Aging is a natural process, which, unfortunately, is nowhere to go. All living organisms are arranged in such a way that sooner or later they begin to "exhaust their resources and wither." But this does not mean that there is no need to fight or even study such mechanisms. And sometimes discoveries in this area can seriously surprise. For example, not so long ago, a group of researchers from Singapore found a connection between the rate of aging and the state of intestinal microflora.
How is microflora associated with aging?
An international research team led by Nanyang University of Technology, Singapore (NTU Singapore) has found that microorganisms living in the gut can affect aging, which can lead to the development of food-based treatments. All living organisms, including humans, coexist with billions of microbes living both outside and inside. A study that took 20 years found that intestinal bacteria play an important role in nutrition, physiology, metabolism, and even in aging processes. Using laboratory mice, a team led by Professor Sven Pettersson transplanted the intestinal microbes of old mice (they were 24 months old) young (6 weeks old), whose microflora was not so "old".
A team of scientists showed that the activity of the nervous system is due to the enrichment of intestinal microbes that produce a specific short-chain acid belonging to the class of butyrates (which have nothing to do with “butyrate” butyrate). Butyrates are produced by microbial fermentation of dietary fiber in the lower intestine and stimulate the production of the longevity hormone FGF21, which plays an important role in regulating the energy and metabolism of the body. With age, its production decreases.

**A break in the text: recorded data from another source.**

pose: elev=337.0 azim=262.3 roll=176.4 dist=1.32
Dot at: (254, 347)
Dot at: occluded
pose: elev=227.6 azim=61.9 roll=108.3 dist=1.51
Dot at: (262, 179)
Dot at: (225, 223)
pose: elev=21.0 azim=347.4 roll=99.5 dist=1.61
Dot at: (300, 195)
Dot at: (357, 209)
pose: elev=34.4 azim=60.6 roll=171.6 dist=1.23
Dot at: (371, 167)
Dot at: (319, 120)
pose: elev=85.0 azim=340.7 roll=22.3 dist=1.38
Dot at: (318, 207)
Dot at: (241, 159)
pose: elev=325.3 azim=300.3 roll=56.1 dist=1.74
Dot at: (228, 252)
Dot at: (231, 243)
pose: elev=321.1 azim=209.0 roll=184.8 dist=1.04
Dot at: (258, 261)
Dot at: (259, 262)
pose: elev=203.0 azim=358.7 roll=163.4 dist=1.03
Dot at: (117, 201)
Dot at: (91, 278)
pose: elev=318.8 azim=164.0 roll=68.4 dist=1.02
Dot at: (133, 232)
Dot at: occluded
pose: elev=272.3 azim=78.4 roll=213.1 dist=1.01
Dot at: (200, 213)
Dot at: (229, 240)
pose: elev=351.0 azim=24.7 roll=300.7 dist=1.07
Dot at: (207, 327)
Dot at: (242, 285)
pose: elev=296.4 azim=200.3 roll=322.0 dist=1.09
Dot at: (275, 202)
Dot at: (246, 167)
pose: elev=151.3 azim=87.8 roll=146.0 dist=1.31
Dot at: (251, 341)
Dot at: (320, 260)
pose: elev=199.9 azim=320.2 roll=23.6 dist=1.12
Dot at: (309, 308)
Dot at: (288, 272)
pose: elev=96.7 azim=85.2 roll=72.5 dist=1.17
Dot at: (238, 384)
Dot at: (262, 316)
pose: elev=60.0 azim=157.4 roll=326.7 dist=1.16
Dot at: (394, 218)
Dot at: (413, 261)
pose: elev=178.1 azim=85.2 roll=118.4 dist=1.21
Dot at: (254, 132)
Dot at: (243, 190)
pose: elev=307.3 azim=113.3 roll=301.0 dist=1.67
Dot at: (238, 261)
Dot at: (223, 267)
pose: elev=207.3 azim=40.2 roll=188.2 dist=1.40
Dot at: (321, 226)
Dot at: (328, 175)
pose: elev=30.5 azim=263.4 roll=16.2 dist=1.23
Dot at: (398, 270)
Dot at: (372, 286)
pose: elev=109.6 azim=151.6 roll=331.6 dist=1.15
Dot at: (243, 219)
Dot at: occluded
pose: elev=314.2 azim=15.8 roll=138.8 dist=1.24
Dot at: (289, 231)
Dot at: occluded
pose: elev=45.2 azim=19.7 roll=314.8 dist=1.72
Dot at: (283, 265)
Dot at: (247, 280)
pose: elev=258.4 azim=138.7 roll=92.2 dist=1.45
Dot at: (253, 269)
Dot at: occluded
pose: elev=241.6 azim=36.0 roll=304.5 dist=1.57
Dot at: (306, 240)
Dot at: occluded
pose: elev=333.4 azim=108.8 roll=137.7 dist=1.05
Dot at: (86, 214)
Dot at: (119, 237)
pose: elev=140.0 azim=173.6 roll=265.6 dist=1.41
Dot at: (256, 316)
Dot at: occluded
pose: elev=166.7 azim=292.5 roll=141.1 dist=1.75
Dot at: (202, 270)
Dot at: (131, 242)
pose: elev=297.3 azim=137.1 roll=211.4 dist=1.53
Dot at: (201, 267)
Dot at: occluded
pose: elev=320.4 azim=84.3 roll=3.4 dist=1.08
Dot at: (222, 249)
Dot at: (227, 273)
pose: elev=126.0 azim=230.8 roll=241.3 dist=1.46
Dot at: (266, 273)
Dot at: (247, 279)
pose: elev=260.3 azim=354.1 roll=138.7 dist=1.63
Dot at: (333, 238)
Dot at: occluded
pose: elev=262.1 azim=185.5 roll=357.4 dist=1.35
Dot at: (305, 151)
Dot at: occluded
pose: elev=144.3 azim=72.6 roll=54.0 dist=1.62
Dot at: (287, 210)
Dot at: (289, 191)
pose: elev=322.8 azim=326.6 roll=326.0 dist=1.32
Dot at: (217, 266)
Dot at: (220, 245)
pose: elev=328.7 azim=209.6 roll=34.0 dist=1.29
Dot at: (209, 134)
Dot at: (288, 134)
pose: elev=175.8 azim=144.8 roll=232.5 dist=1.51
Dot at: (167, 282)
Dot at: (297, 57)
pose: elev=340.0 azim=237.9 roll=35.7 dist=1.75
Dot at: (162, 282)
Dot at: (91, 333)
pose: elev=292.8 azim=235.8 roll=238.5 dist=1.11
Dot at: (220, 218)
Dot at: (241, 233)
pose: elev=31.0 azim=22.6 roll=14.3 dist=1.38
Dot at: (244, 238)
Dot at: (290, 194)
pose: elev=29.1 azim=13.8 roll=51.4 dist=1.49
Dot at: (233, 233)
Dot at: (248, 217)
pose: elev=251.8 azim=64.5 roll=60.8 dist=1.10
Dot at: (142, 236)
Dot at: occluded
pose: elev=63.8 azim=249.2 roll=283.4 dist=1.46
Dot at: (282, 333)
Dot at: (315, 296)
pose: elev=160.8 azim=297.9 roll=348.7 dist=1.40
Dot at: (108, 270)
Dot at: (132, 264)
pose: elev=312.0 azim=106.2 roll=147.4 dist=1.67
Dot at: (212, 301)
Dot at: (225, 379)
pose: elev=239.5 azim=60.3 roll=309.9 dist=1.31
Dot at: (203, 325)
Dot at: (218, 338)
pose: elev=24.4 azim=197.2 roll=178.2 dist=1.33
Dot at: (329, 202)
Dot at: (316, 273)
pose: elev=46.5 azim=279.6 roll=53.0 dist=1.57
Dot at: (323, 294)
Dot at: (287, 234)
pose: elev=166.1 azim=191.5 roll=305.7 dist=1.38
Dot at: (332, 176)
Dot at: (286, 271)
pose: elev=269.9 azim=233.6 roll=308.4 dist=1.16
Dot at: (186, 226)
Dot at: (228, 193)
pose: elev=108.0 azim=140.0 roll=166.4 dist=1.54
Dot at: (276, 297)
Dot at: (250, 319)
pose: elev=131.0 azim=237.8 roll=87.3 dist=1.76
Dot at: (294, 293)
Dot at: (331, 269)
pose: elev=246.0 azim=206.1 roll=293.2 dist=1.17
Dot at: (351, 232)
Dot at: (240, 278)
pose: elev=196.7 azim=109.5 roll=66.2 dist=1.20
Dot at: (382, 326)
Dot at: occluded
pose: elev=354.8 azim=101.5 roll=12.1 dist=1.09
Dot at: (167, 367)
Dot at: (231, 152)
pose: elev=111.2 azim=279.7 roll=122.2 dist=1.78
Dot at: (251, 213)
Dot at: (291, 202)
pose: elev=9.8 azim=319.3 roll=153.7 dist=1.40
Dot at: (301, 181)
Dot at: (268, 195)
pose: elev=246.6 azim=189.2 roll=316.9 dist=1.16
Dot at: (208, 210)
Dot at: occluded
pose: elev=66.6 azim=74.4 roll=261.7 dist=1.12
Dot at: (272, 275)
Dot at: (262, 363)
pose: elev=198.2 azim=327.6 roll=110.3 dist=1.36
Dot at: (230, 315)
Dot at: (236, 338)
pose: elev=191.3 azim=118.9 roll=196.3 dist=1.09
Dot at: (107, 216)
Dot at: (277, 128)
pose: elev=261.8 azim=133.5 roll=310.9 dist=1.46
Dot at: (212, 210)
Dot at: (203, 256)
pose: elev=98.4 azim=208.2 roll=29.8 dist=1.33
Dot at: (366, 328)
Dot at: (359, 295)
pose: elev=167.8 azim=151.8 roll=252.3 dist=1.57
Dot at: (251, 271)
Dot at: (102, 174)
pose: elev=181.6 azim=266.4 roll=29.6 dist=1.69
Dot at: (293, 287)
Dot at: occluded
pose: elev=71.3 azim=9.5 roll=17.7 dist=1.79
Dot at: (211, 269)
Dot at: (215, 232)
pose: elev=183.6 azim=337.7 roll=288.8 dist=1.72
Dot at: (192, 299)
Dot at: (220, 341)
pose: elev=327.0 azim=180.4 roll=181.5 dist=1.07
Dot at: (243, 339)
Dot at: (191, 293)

It turned out that the bacteria of old mice were able to support the development of the nervous system in young ones. And now we can imitate the neurostimulating effect, just using an analog of butyrates. - said Professor Pettersson. This is an amazing and very interesting observation. These results will lead us to examine whether microflora can indirectly support recovery in situations such as stroke, spinal cord injuries, and aging.
The team also investigated the effect of transplanting intestinal microbes from old to young mice on digestive system functions. With age, the viability of small intestinal cells decreases, and this is associated with a decrease in mucus production, which makes intestinal cells more vulnerable to damage. However, the addition of butyrate helps to better regulate the function of the intestinal barrier and reduce the risk of inflammation.
Scientists found that mice that received microflora from old donors had longer intestinal villi. The discovery shows that intestinal microbes can compensate and support an aging body through positive stimulation. This points to a new potential method to combat the negative effects of aging by simulating the enrichment and activation of butyrates.
We can imagine future human studies where we will test the ability of foods to prevent aging.
Interestingly, the germs of an older animal feel better in young individuals. This suggests that the microflora during aging is modified in order to compensate for the accumulating deficiency in the host body. The results obtained contribute to understanding the relationship between the microbiome and its host, and lay the foundation for the development of techniques and drugs related to maintaining the proper functioning of microflora and anti-aging.